Exactly one number should make up the answer: how many lines of the listing contain the string "down".

▶ **Data shown**
═══

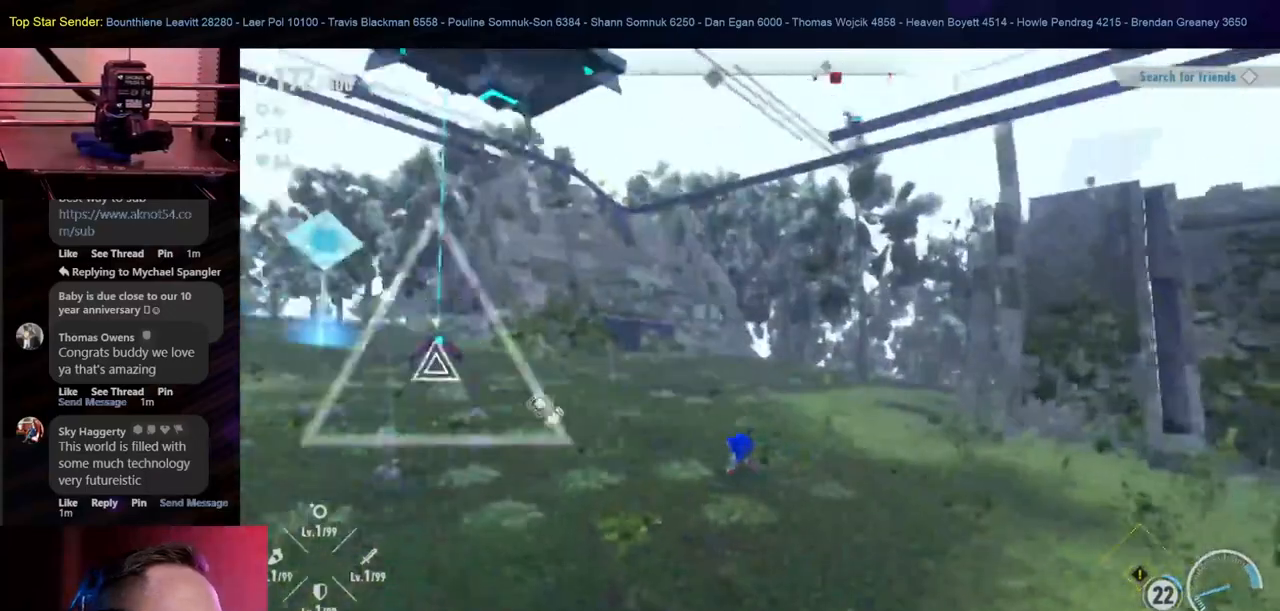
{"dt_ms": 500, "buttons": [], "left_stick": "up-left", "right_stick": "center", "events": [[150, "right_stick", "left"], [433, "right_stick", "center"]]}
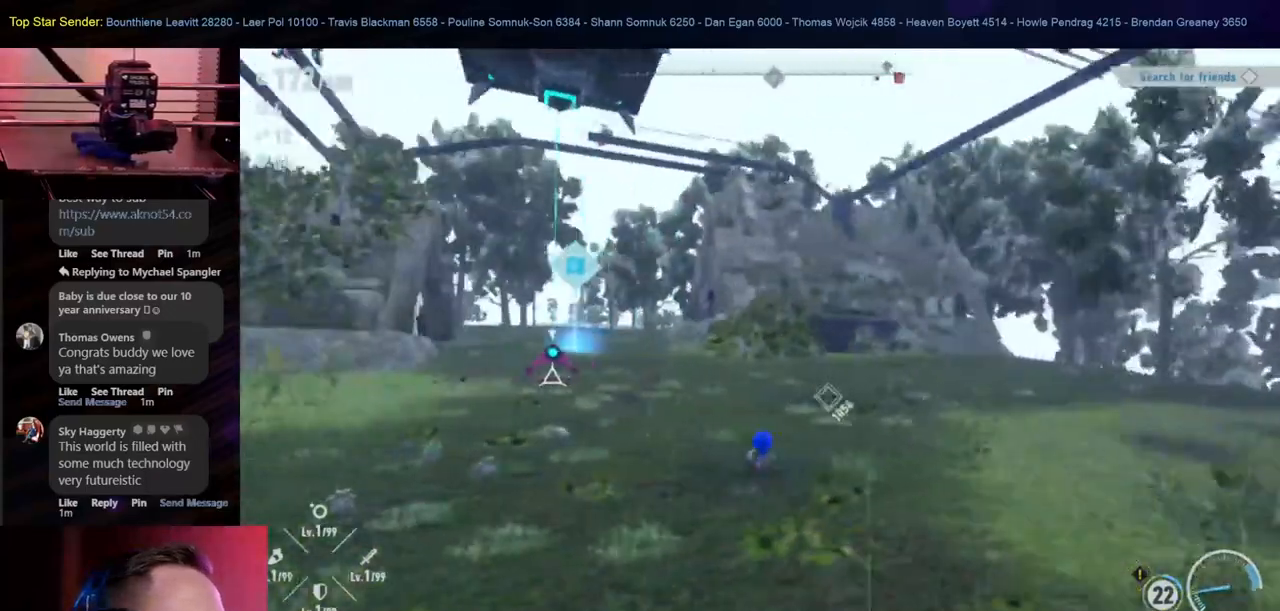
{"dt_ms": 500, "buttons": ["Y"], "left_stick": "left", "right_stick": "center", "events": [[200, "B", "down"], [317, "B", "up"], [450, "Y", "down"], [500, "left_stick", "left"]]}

═══

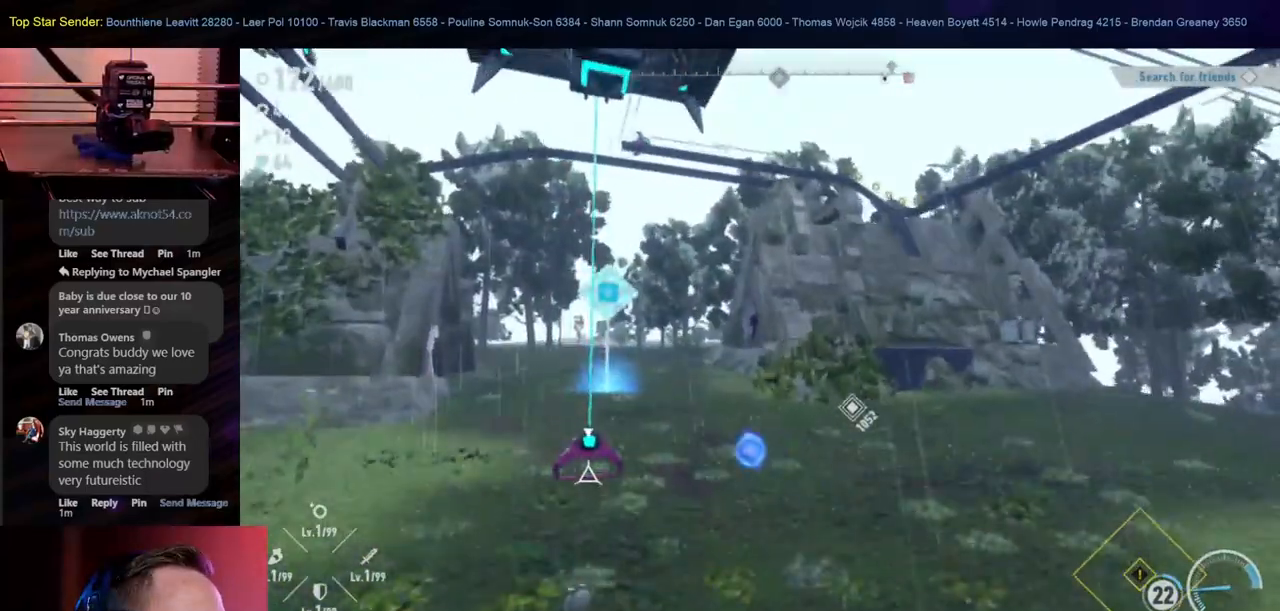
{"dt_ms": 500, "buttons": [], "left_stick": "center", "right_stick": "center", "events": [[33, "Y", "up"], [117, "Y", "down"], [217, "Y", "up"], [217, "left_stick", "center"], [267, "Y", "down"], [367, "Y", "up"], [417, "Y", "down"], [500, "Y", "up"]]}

═══

▶ **Finished task**
2